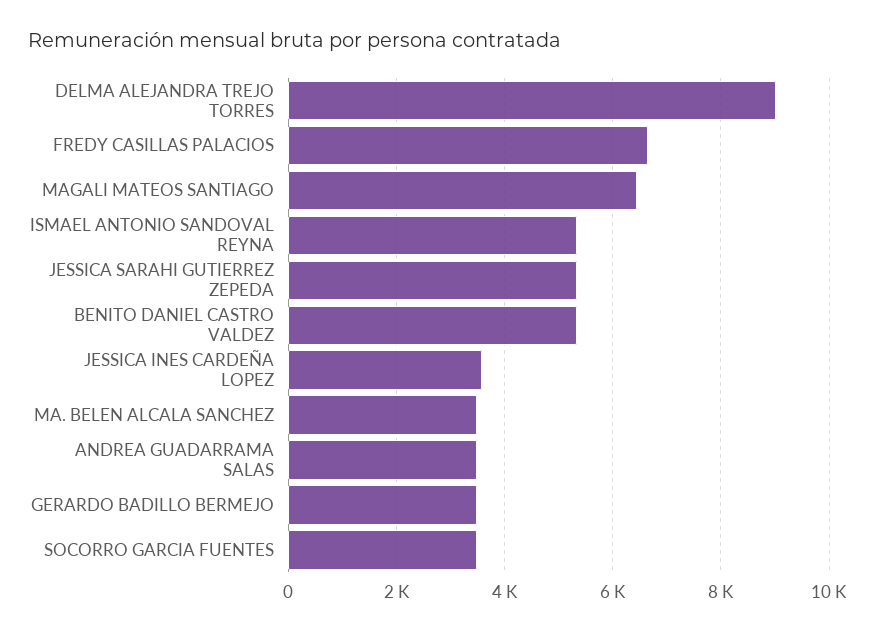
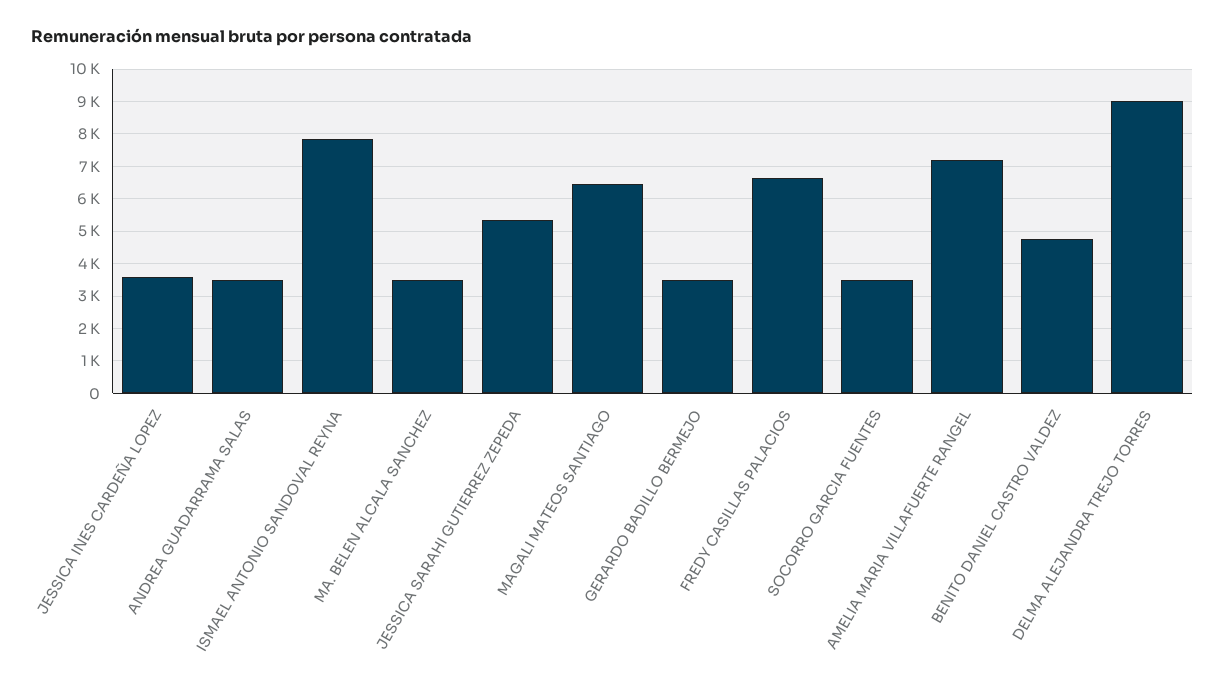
  {
    "DELMA ALEJANDRA TREJO TORRES": 9000,
    "FREDY CASILLAS PALACIOS": 6600,
    "MAGALI MATEOS SANTIAGO": 6400,
-   "ISMAEL ANTONIO SANDOVAL REYNA": 5400,
+   "ISMAEL ANTONIO SANDOVAL REYNA": 7800,
    "JESSICA SARAHI GUTIERREZ ZEPEDA": 5400,
-   "BENITO DANIEL CASTRO VALDEZ": 5400,
+   "BENITO DANIEL CASTRO VALDEZ": 4800,
    "JESSICA INES CARDEÑA LOPEZ": 3600,
    "MA. BELEN ALCALA SANCHEZ": 3400,
    "ANDREA GUADARRAMA SALAS": 3400,
    "GERARDO BADILLO BERMEJO": 3400,
-   "SOCORRO GARCIA FUENTES": 3400
+   "SOCORRO GARCIA FUENTES": 3400,
+   "AMELIA MARIA VILLAFUERTE RANGEL": 7200
  }

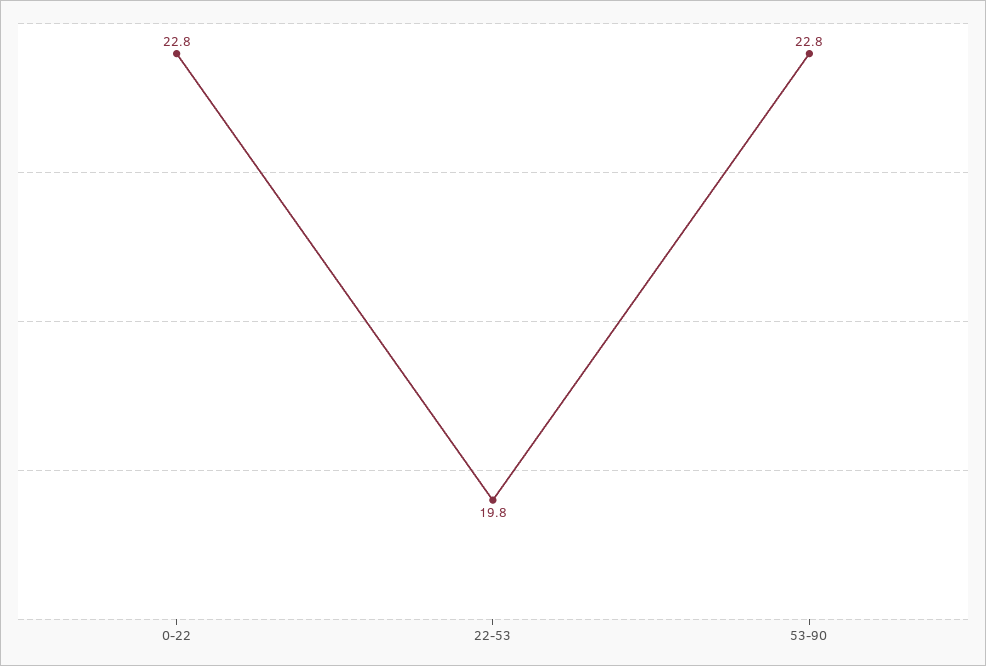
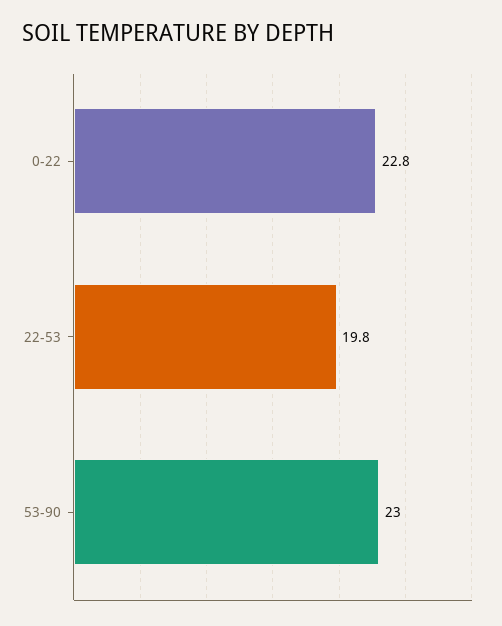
  {
    "0-22": 22.8,
    "22-53": 19.8,
-   "53-90": 22.8
+   "53-90": 23
  }

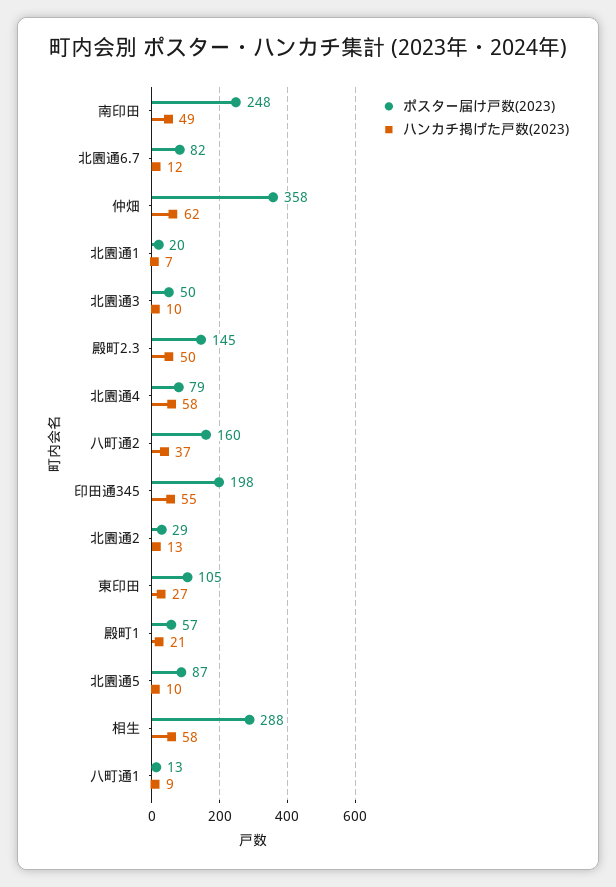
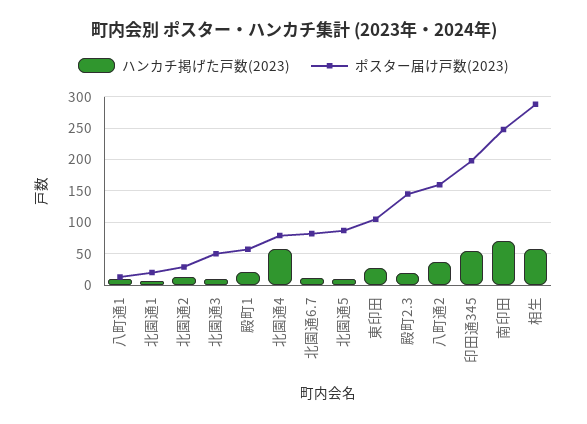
  {
    "ポスター届け戸数(2023)": {
      "南印田": 248,
      "北園通6.7": 82,
-     "仲畑": 358,
      "北園通1": 20,
      "北園通3": 50,
      "殿町2.3": 145,
      "北園通4": 79,
      "八町通2": 160,
      "印田通345": 198,
      "北園通2": 29,
      "東印田": 105,
      "殿町1": 57,
      "北園通5": 87,
      "相生": 288,
      "八町通1": 13
    },
    "ハンカチ掲げた戸数(2023)": {
-     "南印田": 49,
+     "南印田": 70,
      "北園通6.7": 12,
-     "仲畑": 62,
      "北園通1": 7,
      "北園通3": 10,
-     "殿町2.3": 50,
+     "殿町2.3": 20,
      "北園通4": 58,
      "八町通2": 37,
      "印田通345": 55,
      "北園通2": 13,
      "東印田": 27,
      "殿町1": 21,
      "北園通5": 10,
      "相生": 58,
      "八町通1": 9
    }
  }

_EXERCISE AIM_. What is the number of lines above that hold the word "VALDEZ"? Answer with that number alone.

_RESPONSE TO THIS TASK_. 2